What is being asked: Please restate the data word for word, in full.

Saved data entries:
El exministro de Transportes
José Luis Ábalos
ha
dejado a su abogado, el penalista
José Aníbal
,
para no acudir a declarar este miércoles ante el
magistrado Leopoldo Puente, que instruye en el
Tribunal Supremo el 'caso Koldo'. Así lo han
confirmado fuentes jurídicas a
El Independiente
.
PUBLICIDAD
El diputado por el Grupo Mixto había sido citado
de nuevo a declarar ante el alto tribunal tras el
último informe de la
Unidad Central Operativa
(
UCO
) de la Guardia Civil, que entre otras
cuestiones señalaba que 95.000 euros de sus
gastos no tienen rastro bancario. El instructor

Response:
El exministro de Transportes
José Luis Ábalos
ha
dejado a su abogado, el penalista
José Aníbal
,
para no acudir a declarar este miércoles ante el
magistrado Leopoldo Puente, que instruye en el
Tribunal Supremo el 'caso Koldo'. Así lo han
confirmado fuentes jurídicas a
El Independiente
.
PUBLICIDAD
El diputado por el Grupo Mixto había sido citado
de nuevo a declarar ante el alto tribunal tras el
último informe de la
Unidad Central Operativa
(
UCO
) de la Guardia Civil, que entre otras
cuestiones señalaba que 95.000 euros de sus
gastos no tienen rastro bancario. El instructor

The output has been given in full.